◆ Material to process:
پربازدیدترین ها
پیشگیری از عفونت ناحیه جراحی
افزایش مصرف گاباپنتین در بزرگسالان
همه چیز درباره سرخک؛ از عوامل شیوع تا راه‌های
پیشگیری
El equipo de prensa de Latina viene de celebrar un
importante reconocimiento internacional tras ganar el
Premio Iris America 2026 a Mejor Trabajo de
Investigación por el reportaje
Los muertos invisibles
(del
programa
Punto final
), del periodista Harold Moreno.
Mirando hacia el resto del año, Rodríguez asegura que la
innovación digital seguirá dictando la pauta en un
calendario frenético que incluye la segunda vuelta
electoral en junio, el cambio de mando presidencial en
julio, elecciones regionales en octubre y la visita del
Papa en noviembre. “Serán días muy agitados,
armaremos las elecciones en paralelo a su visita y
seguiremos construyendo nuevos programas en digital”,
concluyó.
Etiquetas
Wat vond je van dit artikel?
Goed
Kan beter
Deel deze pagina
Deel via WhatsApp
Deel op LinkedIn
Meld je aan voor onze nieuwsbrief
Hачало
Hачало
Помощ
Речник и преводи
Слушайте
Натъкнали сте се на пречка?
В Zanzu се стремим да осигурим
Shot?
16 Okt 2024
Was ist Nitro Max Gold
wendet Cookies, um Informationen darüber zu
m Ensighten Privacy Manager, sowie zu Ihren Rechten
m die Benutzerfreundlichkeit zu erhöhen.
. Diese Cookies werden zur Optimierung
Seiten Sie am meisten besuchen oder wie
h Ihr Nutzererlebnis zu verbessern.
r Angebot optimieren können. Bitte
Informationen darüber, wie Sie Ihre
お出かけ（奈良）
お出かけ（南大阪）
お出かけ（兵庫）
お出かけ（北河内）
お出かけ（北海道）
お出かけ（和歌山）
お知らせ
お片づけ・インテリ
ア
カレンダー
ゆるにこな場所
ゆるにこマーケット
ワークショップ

◆ Exercise prompt: Recast every line from all the rows above as a Markdown table with the columns No. and Text, numbering each line in order and leaving out blank lines.

◆ Expected output:
| No. | Text |
|---|---|
| 1 | پربازدیدترین ها |
| 2 | پیشگیری از عفونت ناحیه جراحی |
| 3 | افزایش مصرف گاباپنتین در بزرگسالان |
| 4 | همه چیز درباره سرخک؛ از عوامل شیوع تا راه‌های |
| 5 | پیشگیری |
| 6 | El equipo de prensa de Latina viene de celebrar un |
| 7 | importante reconocimiento internacional tras ganar el |
| 8 | Premio Iris America 2026 a Mejor Trabajo de |
| 9 | Investigación por el reportaje |
| 10 | Los muertos invisibles |
| 11 | (del |
| 12 | programa |
| 13 | Punto final |
| 14 | ), del periodista Harold Moreno. |
| 15 | Mirando hacia el resto del año, Rodríguez asegura que la |
| 16 | innovación digital seguirá dictando la pauta en un |
| 17 | calendario frenético que incluye la segunda vuelta |
| 18 | electoral en junio, el cambio de mando presidencial en |
| 19 | julio, elecciones regionales en octubre y la visita del |
| 20 | Papa en noviembre. “Serán días muy agitados, |
| 21 | armaremos las elecciones en paralelo a su visita y |
| 22 | seguiremos construyendo nuevos programas en digital”, |
| 23 | concluyó. |
| 24 | Etiquetas |
| 25 | Wat vond je van dit artikel? |
| 26 | Goed |
| 27 | Kan beter |
| 28 | Deel deze pagina |
| 29 | Deel via WhatsApp |
| 30 | Deel op LinkedIn |
| 31 | Meld je aan voor onze nieuwsbrief |
| 32 | Hачало |
| 33 | Hачало |
| 34 | Помощ |
| 35 | Речник и преводи |
| 36 | Слушайте |
| 37 | Натъкнали сте се на пречка? |
| 38 | В Zanzu се стремим да осигурим |
| 39 | Shot? |
| 40 | 16 Okt 2024 |
| 41 | Was ist Nitro Max Gold |
| 42 | wendet Cookies, um Informationen darüber zu |
| 43 | m Ensighten Privacy Manager, sowie zu Ihren Rechten |
| 44 | m die Benutzerfreundlichkeit zu erhöhen. |
| 45 | . Diese Cookies werden zur Optimierung |
| 46 | Seiten Sie am meisten besuchen oder wie |
| 47 | h Ihr Nutzererlebnis zu verbessern. |
| 48 | r Angebot optimieren können. Bitte |
| 49 | Informationen darüber, wie Sie Ihre |
| 50 | お出かけ（奈良） |
| 51 | お出かけ（南大阪） |
| 52 | お出かけ（兵庫） |
| 53 | お出かけ（北河内） |
| 54 | お出かけ（北海道） |
| 55 | お出かけ（和歌山） |
| 56 | お知らせ |
| 57 | お片づけ・インテリ |
| 58 | ア |
| 59 | カレンダー |
| 60 | ゆるにこな場所 |
| 61 | ゆるにこマーケット |
| 62 | ワークショップ |